WASHINGTON -- The Senate Labor and Human Resources Committee yesterday unanimously approved a comprehensive education bill, but blocked attempts to add a provision that would have revamped the college financial and system and eliminated the need for tax-exempt student loan bonds.
The Senate panel's bill is at odds with the version passed last week by the House Education and Labor Committee, which would phase out by 1996 the current system of federally guaranteed bank loans in favor of a direct-loan program financed by the federal government.
The comprehensive education legislation is needed to reauthorize the Higher Education Act of 1965. Congress must complete work on the reauthorization by the end of next year.
Once the full House and Senate pass their respective versions of the bill, the issue of whether the final package will contain a direct-loan program will have to be resolved when the two houses meet sometime next spring to resolve their differences and craft a final package.

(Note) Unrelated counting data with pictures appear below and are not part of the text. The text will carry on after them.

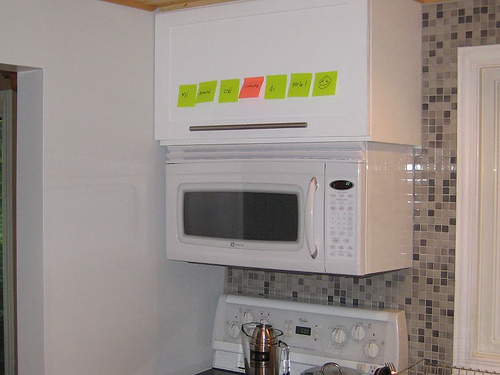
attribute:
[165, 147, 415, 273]
microwave — white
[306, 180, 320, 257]
handle — white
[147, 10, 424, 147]
cabinet — wooden, white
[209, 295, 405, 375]
stove — white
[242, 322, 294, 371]
measuring cup — glass, clear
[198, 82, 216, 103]
sticky note — green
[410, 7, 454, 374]
tile — gray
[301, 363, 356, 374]
lid — gray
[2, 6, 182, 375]
wall — white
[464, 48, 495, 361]
door frame — white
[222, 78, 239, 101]
post it note — green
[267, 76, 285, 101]
post it note — green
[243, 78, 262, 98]
sticky note — pink, red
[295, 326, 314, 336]
screen — black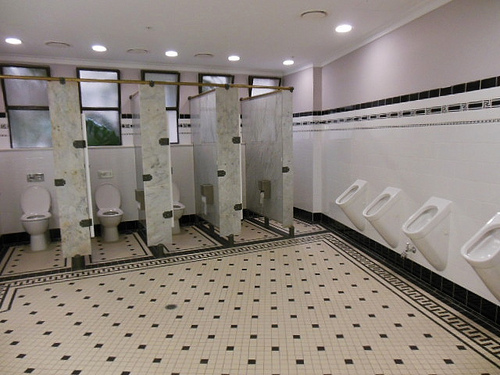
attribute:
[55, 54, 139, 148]
window — glass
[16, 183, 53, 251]
toilet — white, ceramic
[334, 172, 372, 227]
urinal bowl — white, ceramic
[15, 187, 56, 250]
toilet — kemode style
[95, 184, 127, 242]
toilet — kemode style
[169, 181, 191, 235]
toilet — kemode style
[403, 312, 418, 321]
tile — decorative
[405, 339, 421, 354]
tile — decorative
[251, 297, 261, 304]
tile — decorative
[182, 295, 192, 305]
tile — decorative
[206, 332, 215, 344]
tile — decorative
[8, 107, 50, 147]
glass — frosted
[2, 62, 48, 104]
glass — frosted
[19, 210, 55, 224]
toilet seat — plastic, white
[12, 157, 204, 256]
toilets — porcelain, white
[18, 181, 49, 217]
lid — white, plastic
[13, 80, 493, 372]
bathroom — men's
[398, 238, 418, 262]
water line — silver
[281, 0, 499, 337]
wall — white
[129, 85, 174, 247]
stall — gray, marble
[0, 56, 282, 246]
wall — white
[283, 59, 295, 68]
white light — round, glowing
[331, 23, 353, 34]
white light — round, glowing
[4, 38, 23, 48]
white light — round, glowing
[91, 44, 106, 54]
white light — round, glowing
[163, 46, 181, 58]
white light — round, glowing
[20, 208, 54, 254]
bowl — ceramic, white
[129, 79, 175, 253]
marble — gray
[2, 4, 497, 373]
bathroom — public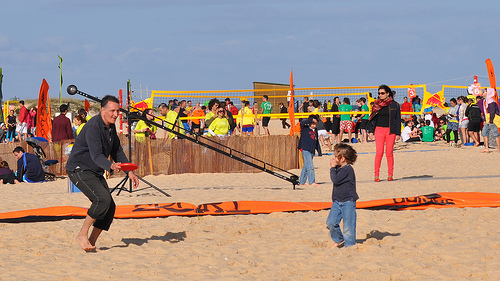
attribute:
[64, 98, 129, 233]
man — barefoot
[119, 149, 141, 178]
frisbee — red, round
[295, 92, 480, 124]
people — standing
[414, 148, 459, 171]
beach — sandy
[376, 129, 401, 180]
pants — red, tight, pink, long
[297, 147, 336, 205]
jeans — blue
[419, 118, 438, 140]
shirt — green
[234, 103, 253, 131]
shirt — yellow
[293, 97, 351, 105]
net — orange, yellow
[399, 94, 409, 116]
top — red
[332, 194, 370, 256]
jeans — blue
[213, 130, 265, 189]
fence — wooden, short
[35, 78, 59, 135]
banner — orange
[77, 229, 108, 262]
feet — bare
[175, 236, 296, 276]
sand — tan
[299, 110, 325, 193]
woman — walking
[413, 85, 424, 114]
trim — yellow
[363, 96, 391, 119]
scarf — red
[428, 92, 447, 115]
bull — red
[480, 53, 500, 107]
flag — orange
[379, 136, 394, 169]
jeans — skinny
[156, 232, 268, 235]
ground — sand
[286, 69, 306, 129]
sign — orange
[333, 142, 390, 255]
kid — standing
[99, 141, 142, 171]
disc — red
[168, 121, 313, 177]
equipment — black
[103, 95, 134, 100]
hair — black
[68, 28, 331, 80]
sky — blue, clear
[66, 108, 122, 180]
shirt — black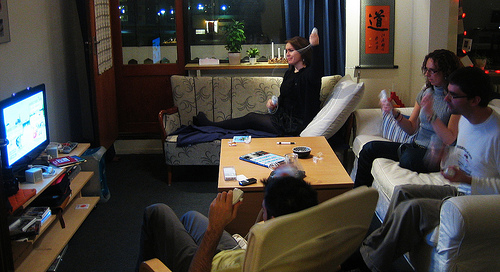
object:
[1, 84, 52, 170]
game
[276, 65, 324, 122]
sweater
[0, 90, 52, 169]
wii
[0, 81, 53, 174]
lcd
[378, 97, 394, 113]
hand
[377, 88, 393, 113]
remote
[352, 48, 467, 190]
woman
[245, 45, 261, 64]
plant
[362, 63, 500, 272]
man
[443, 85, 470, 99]
glasses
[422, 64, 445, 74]
glasses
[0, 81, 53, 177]
computer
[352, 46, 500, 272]
two people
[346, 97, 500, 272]
couch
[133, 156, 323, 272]
guy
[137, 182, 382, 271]
chair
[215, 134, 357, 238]
table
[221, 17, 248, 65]
plant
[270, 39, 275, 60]
candles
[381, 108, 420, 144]
pillow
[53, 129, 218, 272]
carpet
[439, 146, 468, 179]
controller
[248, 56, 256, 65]
pot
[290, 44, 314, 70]
arm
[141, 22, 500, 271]
game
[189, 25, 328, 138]
girl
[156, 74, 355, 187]
sofa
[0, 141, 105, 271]
console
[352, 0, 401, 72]
art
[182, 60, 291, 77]
counter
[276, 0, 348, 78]
curtain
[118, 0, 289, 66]
window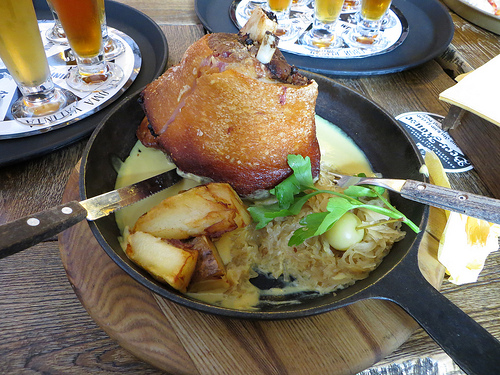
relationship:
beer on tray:
[11, 24, 139, 105] [7, 28, 135, 128]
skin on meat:
[195, 76, 254, 114] [133, 8, 323, 186]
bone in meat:
[235, 7, 284, 64] [150, 34, 323, 191]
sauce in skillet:
[131, 146, 156, 180] [62, 74, 497, 366]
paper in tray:
[45, 42, 71, 82] [1, 0, 128, 125]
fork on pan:
[314, 157, 482, 239] [60, 79, 445, 331]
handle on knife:
[1, 202, 86, 260] [1, 169, 183, 259]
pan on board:
[56, 50, 498, 373] [43, 68, 498, 367]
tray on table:
[1, 1, 169, 171] [0, 1, 497, 372]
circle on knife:
[24, 212, 49, 231] [21, 122, 195, 271]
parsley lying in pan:
[299, 174, 362, 241] [77, 62, 477, 371]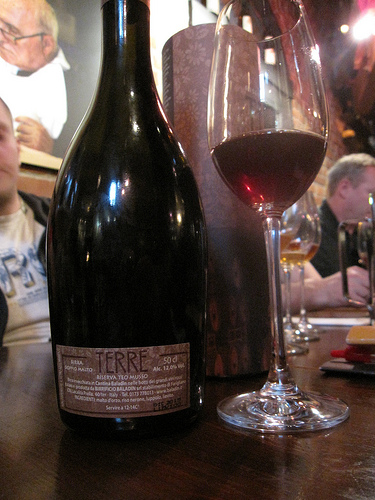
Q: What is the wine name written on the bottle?
A: TERRE.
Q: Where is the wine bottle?
A: On the table.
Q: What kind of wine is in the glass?
A: Red.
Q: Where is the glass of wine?
A: Next to the bottle.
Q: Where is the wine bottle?
A: Left from the glass.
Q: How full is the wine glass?
A: A third.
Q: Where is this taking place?
A: In a restaurant.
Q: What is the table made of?
A: Wood.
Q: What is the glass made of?
A: Glass.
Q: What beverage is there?
A: Wine.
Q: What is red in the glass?
A: Wine.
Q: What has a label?
A: Bottle.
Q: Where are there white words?
A: Label.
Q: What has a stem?
A: Wine glass.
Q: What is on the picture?
A: Man in bib.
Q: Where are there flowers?
A: Brown cylinder.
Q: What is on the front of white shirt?
A: Letters.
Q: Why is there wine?
A: To drink.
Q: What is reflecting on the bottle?
A: Lights.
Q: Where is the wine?
A: In the glass.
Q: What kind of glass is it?
A: Wine glass.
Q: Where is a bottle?
A: On the table.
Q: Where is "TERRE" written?
A: On a label.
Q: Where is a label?
A: On the bottle.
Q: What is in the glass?
A: Wine.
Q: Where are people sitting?
A: At a table.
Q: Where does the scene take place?
A: At a restaurant.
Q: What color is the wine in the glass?
A: Red.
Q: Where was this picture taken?
A: At the restaurant.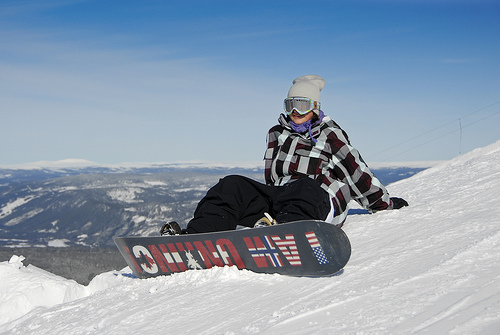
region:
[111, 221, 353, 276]
A mostly black snowboard.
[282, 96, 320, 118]
Blue goggles on the face of a person.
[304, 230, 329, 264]
Letter I on the snowboard that is red white and blue.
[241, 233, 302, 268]
The word AM on a snowboard.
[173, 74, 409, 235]
A person sitting in the snow with goggles on.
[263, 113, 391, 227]
A white, red and black checkered shirt on a person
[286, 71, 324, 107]
A grey toboggin on a persons head.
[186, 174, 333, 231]
Black pants on a person in the snow.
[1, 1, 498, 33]
Top strip of bright blue sky from left to right.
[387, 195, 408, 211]
Black glove on a left hand of a person.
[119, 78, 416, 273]
snowboarder sitting in the snow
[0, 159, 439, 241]
several mountains on the horizon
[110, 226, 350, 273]
black snowboard with writing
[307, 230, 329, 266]
american flag in shape of the letterI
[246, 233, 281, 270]
Norway flag in the shape of the letter M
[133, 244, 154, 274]
Canada flag in the shape of the letter O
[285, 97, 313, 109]
light blue rimmed goggles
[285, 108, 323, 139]
the snowboarder's purple scarf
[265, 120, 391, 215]
The showboarder's plaid sweater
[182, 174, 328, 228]
black pants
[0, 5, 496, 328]
Exterior shot, daytime, winter.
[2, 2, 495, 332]
Winter landscape, encompassing portrait of winter sport enthusiast.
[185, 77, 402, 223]
Snowboarder, reclining on snowy slope.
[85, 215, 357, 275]
Red, white and blue snowboard, with flags symbols, seen from the bottom.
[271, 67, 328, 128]
Head of snowboarder, with blue goggles and knit cap.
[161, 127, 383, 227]
Checkered shirt, black pants, and sneakers on snowboarder.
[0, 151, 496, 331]
Snowy peaks and cleft with trail marks.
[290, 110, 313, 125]
Smile on snowboarder.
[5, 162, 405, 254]
Mountains with patchy snow, in distance.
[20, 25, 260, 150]
Blue sky with thin, white clouds.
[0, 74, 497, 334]
person sitting on snow bank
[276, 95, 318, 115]
person sitting on snow bank have on snow glass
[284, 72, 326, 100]
person sitting on snow bank have on gray cap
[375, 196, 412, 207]
person sitting on snow bank have on black mitten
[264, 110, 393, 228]
person sitting on snow bank have on plat shrit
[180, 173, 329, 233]
have on black pants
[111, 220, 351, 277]
person sitting on snow bank have sky board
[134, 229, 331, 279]
boad with red,white,blue writing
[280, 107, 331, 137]
purple tie around neck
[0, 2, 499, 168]
blue sky behind him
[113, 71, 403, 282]
Snowboarder sitting on snow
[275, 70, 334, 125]
Female wearing slouchy knitted cap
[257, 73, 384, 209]
Woman wearing blue and brown coat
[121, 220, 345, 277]
Black snowboard with red, white, and blue writing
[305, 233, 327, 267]
Stars and stripes design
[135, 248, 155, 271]
Canadian maple leaf design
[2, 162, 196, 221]
Mountains in the distance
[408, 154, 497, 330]
White powdery snow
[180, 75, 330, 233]
Woman wearing black ski pants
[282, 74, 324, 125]
Woman wearing ski goggles with blue trim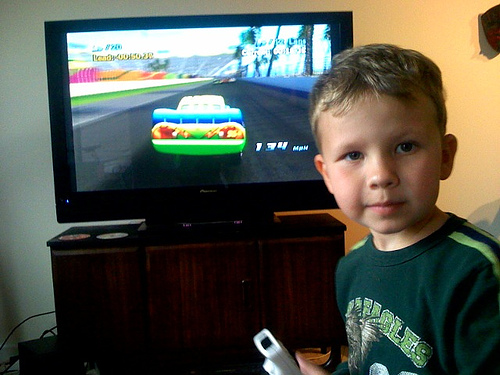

Sen. Paul Simon, D-Ill., a member of the Senate panel, has tried without success to persuade fellow committee members to support his call for direct loans. A spokesman for the committee said the panel plans to hold hearings on his plan, even though the panel has already voted.
The federal government currently guarantees loans made to students by commercial banks, which in turn sell the loans to state higher education authorities. The authorities often finance those purchases with tax-exempt bonds, and some operate bond-financed loan programs of their own to supplement the federal system.
The program approved by the House committee would require the federal government to give seed money to colleges to set up revolving loan funds for student aid. State education officials have said such a program would obviate the need for their student loan agencies, and in turn, for issuance of student loan bonds.